Texte fourni ▸
Marché de la publicité en ligne liée aux recherches
En ce qui concerne le service Ad (ex AdSense), l’Autorité de la Concurrence dans sa décision du 31 janvier 2019 a considéré que « Google devait être regardée comme détenant une position dominante sur le marché français de la publicité en ligne liée aux recherches ; en effet son moteur de recherche totalise plus de 90% des recherches ;
Par ailleurs il existe de fortes barrières à l’entrée.
Enfin les annonceurs, compte-tenu de leur nombre et de l’absence d’offres alternatives ne disposent pas d’une puissance d’achat compensatrice.
La juridiction a donc retenue que Google est en position dominante sur les marchés de la recherche en ligne d’actualité et de publicités en ligne et, bien que France-Soir ne l’ait pas démontrée, comme cela lui incombait, vraisemblablement aussi sur l’hébergement de vidéos en ligne.

Données fournies ▸

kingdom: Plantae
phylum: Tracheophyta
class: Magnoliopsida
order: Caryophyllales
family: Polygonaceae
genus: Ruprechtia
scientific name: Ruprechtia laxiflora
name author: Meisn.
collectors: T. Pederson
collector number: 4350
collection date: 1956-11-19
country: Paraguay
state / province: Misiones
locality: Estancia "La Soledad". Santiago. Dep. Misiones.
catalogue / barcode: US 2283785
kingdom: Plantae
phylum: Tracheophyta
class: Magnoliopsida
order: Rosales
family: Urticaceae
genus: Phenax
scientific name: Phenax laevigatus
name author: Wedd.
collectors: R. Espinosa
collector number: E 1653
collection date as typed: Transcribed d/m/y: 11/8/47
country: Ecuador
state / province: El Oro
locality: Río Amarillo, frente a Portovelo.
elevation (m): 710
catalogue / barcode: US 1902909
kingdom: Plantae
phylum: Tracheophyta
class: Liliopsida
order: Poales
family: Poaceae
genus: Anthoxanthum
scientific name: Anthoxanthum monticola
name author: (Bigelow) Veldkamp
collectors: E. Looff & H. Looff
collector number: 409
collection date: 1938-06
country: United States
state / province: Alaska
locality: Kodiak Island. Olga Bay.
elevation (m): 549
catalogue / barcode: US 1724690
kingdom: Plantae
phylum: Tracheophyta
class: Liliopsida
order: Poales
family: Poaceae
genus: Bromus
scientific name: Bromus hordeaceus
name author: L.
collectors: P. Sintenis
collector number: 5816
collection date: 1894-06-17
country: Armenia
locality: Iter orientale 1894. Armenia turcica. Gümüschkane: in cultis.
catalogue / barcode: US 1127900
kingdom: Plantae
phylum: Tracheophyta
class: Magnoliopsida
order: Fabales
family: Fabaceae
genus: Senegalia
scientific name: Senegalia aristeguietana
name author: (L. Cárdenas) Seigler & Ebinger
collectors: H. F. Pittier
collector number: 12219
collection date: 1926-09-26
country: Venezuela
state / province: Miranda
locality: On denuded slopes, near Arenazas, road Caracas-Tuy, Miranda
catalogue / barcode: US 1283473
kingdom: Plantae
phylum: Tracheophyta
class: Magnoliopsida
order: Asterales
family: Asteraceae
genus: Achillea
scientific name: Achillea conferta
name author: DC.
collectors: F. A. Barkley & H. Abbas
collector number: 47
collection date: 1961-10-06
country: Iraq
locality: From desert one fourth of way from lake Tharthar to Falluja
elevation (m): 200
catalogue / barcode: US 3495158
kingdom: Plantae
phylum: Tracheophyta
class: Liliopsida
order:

Marche à suivre ▸
Recopiez le texte fourni en entier, sans rien y changer. Les enregistrements constituent un matériau à part, distinct du texte fourni.

Résultat ▸
Marché de la publicité en ligne liée aux recherches
En ce qui concerne le service Ad (ex AdSense), l’Autorité de la Concurrence dans sa décision du 31 janvier 2019 a considéré que « Google devait être regardée comme détenant une position dominante sur le marché français de la publicité en ligne liée aux recherches ; en effet son moteur de recherche totalise plus de 90% des recherches ;
Par ailleurs il existe de fortes barrières à l’entrée.
Enfin les annonceurs, compte-tenu de leur nombre et de l’absence d’offres alternatives ne disposent pas d’une puissance d’achat compensatrice.
La juridiction a donc retenue que Google est en position dominante sur les marchés de la recherche en ligne d’actualité et de publicités en ligne et, bien que France-Soir ne l’ait pas démontrée, comme cela lui incombait, vraisemblablement aussi sur l’hébergement de vidéos en ligne.